EXERCISE DIRECTIONS =>
Bring together copies of the lines in the data below that contain the word "CROSS".

Saved data entries =>
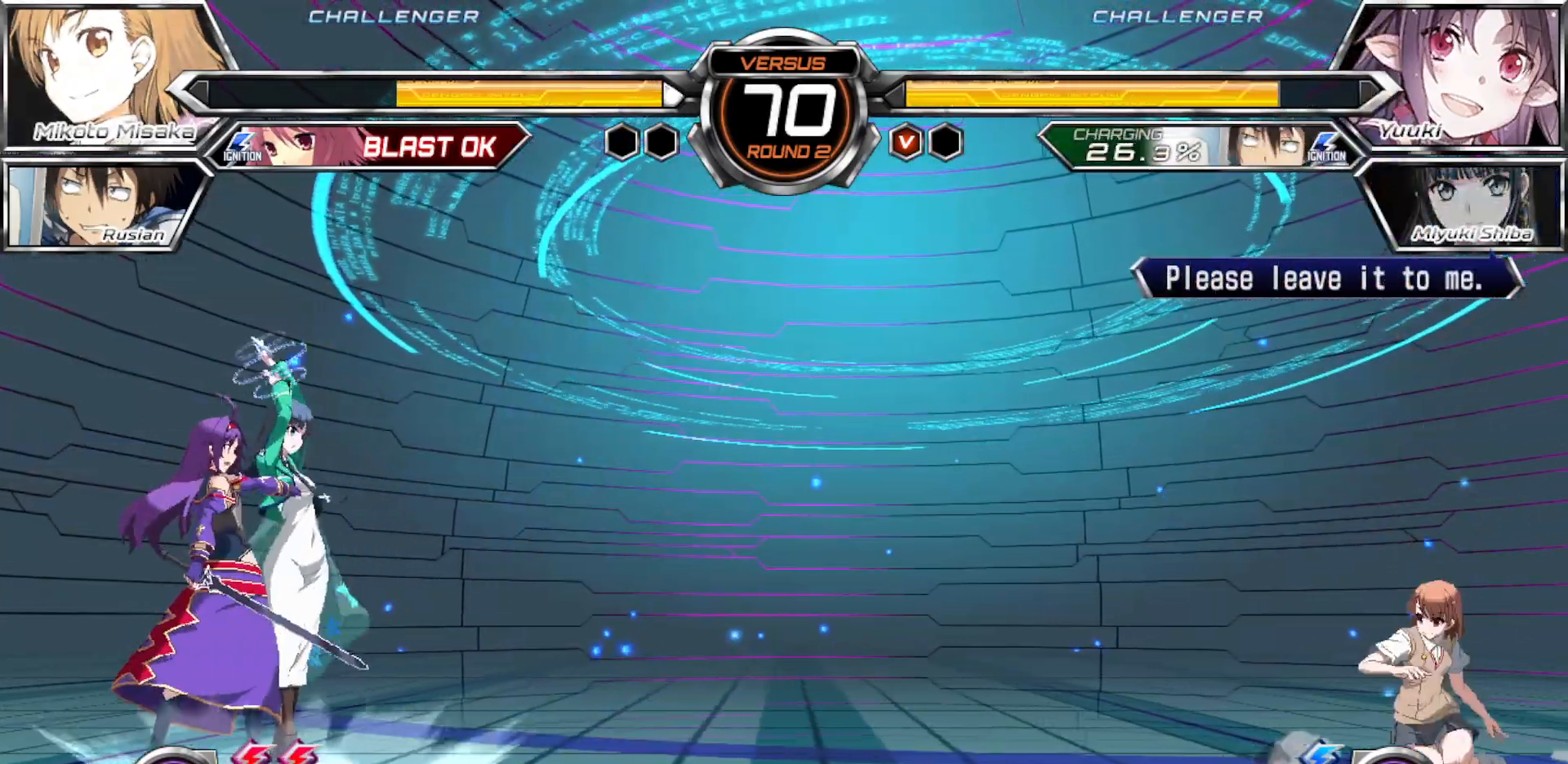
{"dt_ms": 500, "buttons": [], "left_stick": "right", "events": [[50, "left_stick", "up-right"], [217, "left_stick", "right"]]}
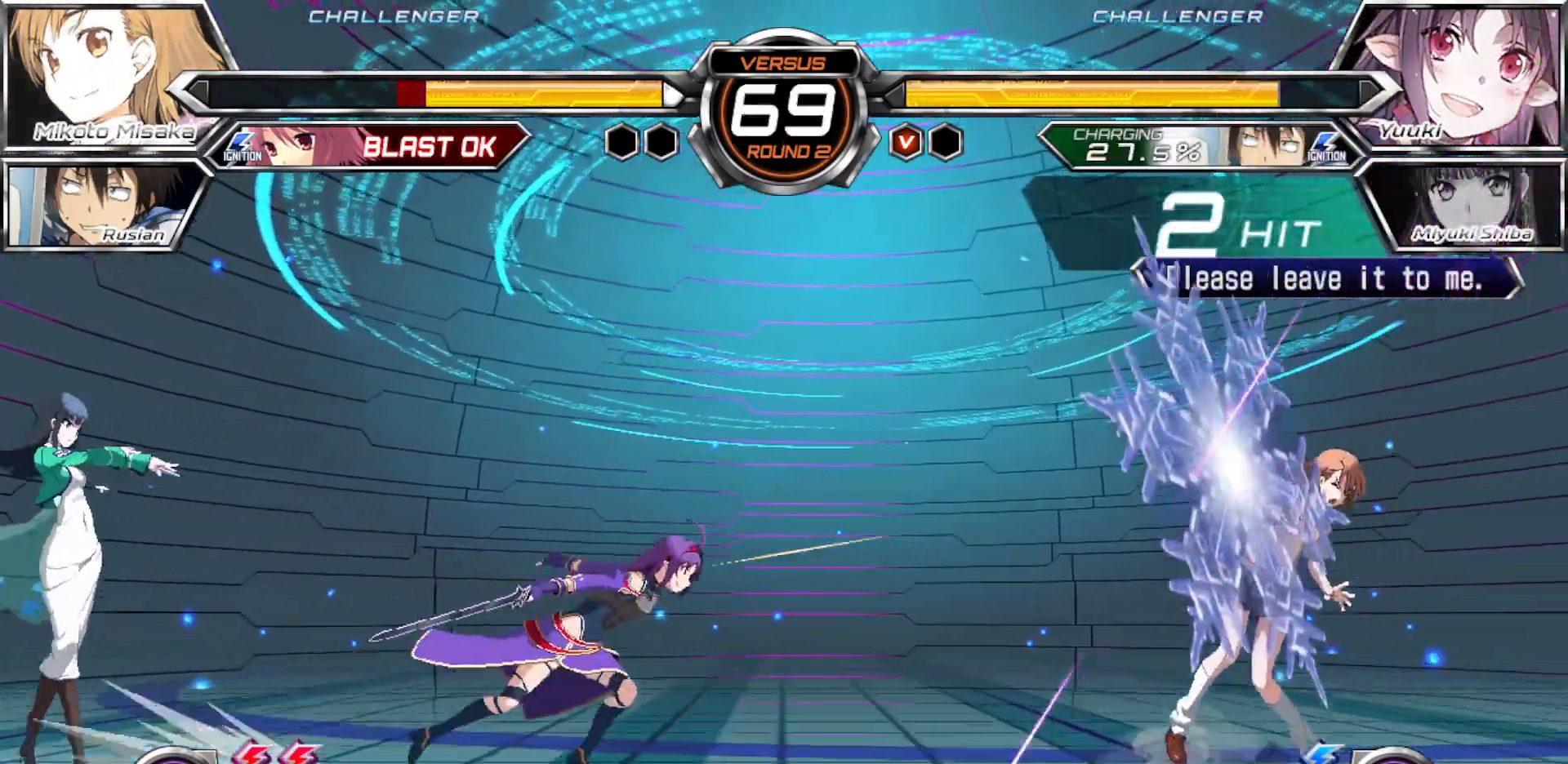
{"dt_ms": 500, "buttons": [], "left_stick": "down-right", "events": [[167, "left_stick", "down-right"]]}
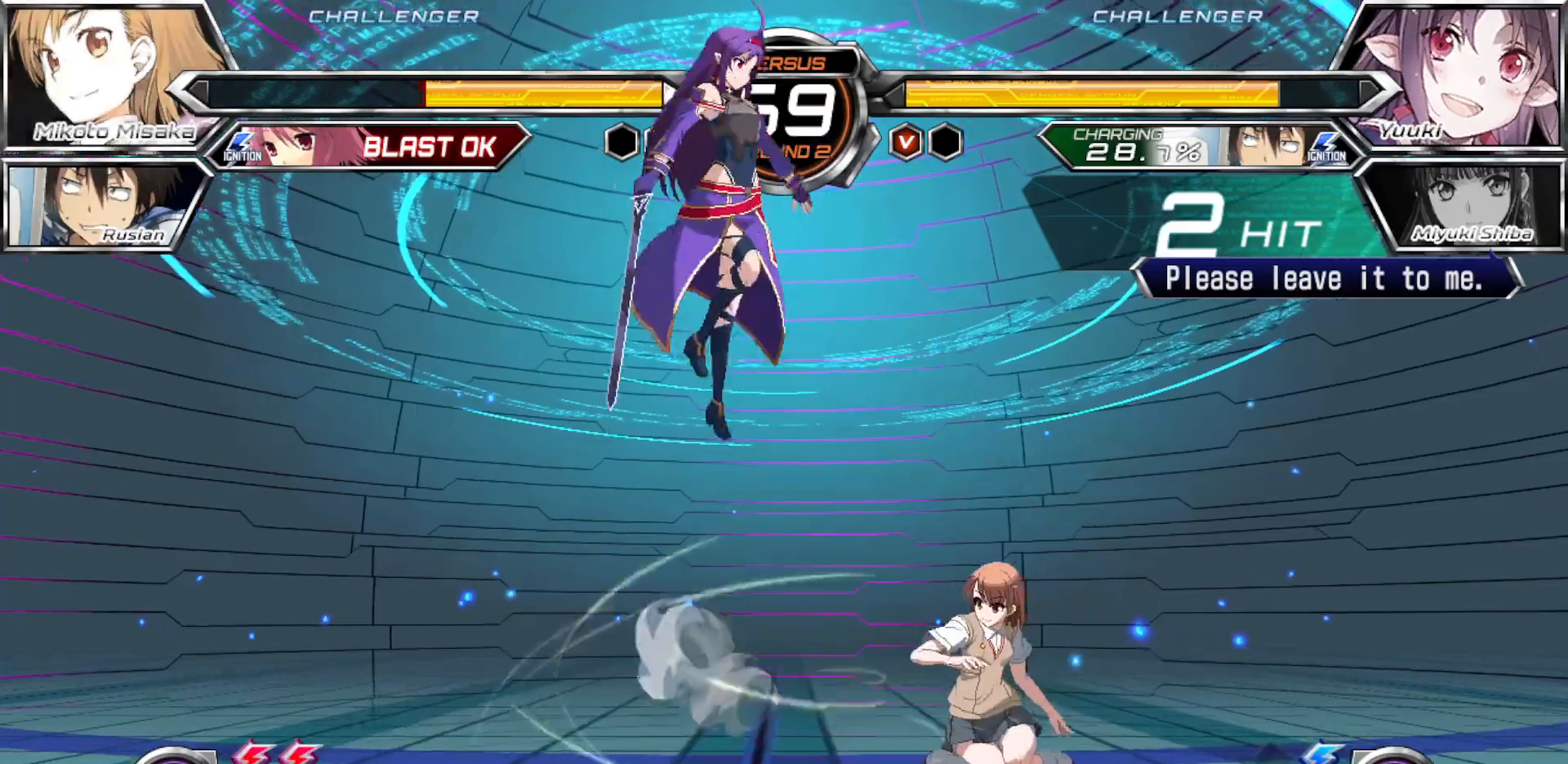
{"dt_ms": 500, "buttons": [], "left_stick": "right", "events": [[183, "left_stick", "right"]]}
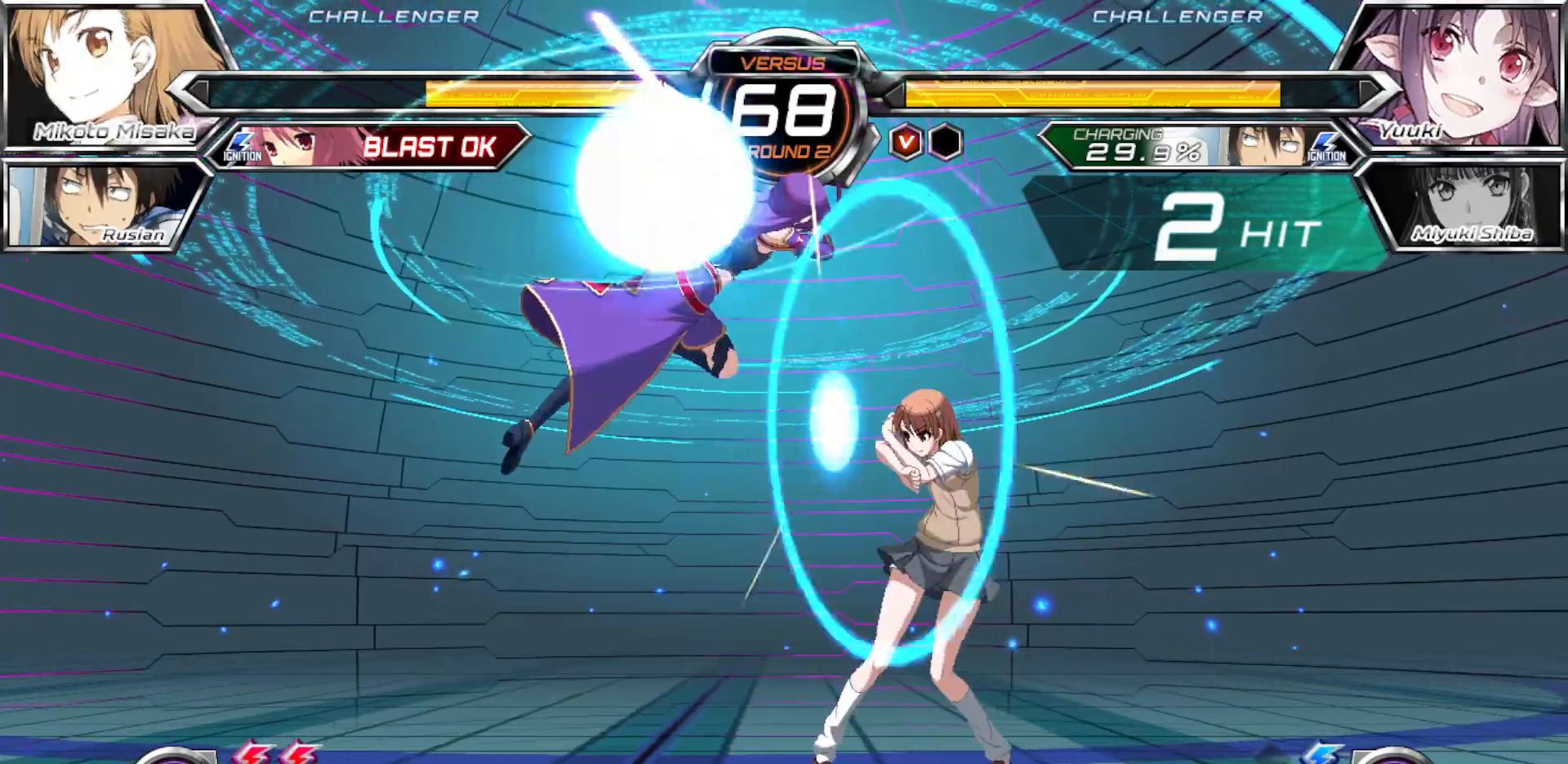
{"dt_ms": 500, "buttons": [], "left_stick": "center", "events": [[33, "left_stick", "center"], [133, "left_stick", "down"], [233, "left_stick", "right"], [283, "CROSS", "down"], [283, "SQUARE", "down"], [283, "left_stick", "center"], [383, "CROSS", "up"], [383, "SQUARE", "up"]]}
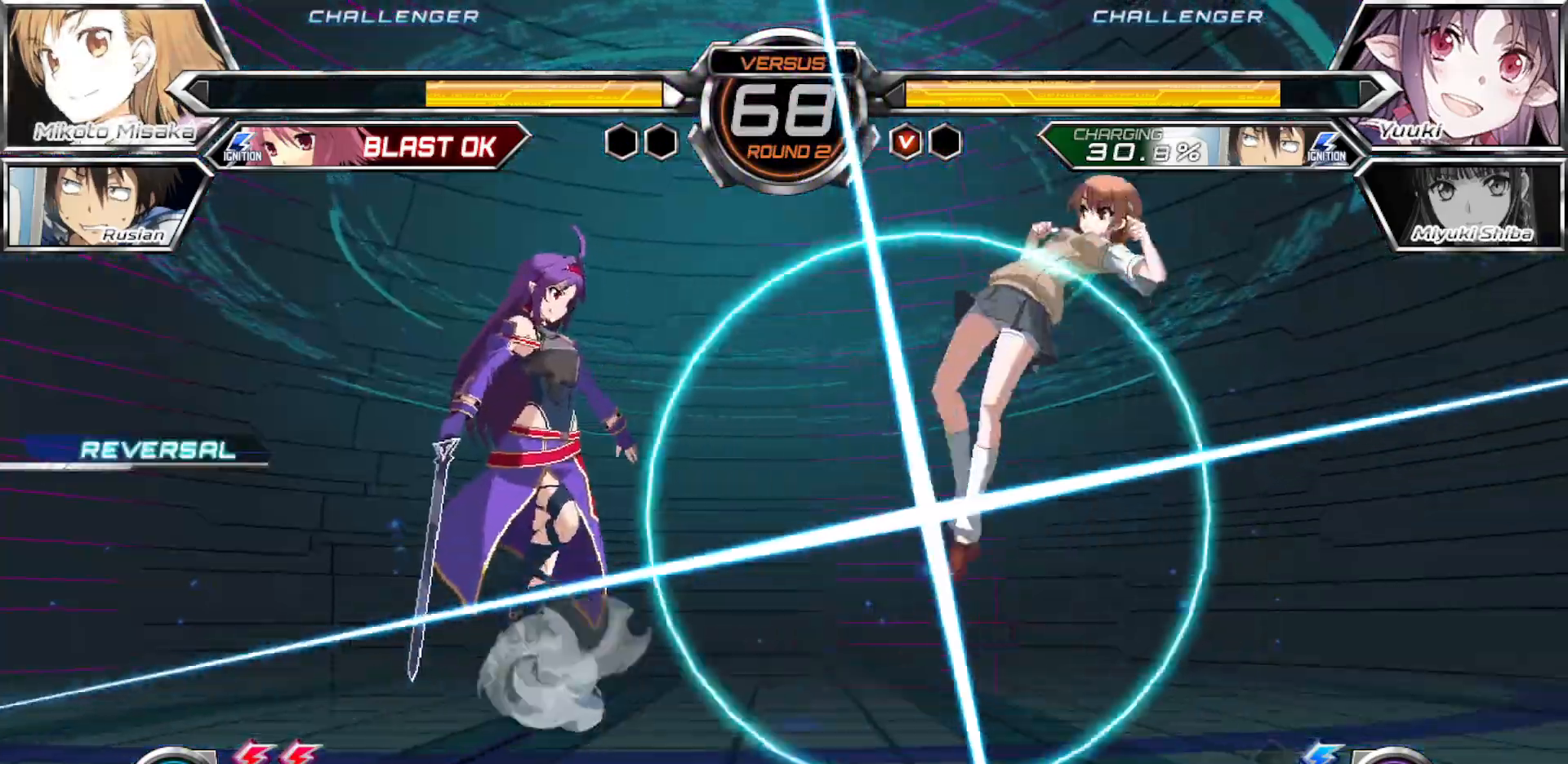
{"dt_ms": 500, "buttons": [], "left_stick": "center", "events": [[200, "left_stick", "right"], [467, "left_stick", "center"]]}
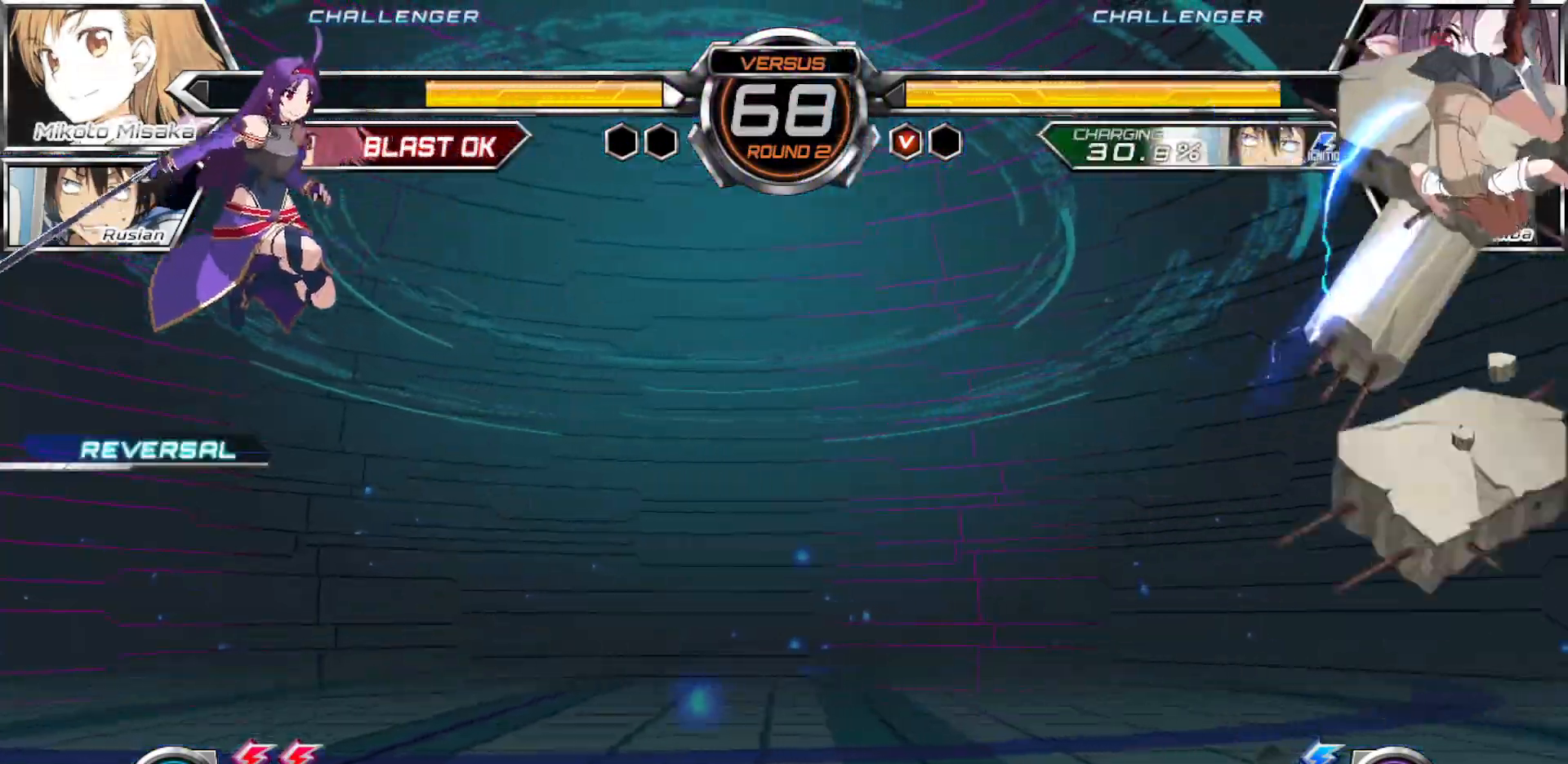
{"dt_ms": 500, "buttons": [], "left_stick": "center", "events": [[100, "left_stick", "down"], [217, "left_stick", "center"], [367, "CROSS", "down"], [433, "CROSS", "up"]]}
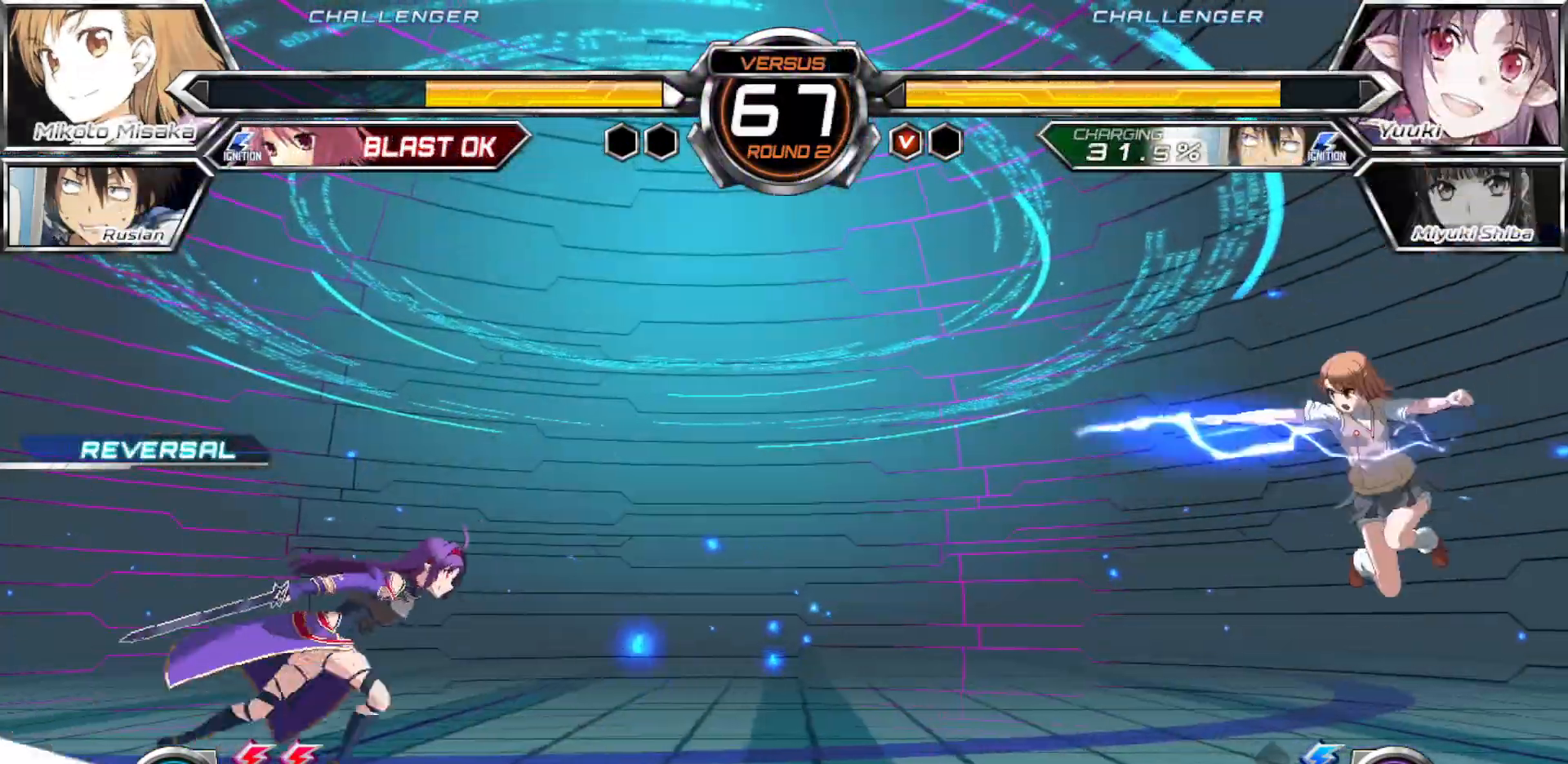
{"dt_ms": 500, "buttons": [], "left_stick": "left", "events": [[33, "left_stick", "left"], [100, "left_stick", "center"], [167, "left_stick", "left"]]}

RESPONSE AREA =>
{"dt_ms": 500, "buttons": [], "left_stick": "center", "events": [[33, "left_stick", "center"], [133, "left_stick", "down"], [233, "left_stick", "right"], [283, "CROSS", "down"], [283, "SQUARE", "down"], [283, "left_stick", "center"], [383, "CROSS", "up"], [383, "SQUARE", "up"]]}
{"dt_ms": 500, "buttons": [], "left_stick": "center", "events": [[100, "left_stick", "down"], [217, "left_stick", "center"], [367, "CROSS", "down"], [433, "CROSS", "up"]]}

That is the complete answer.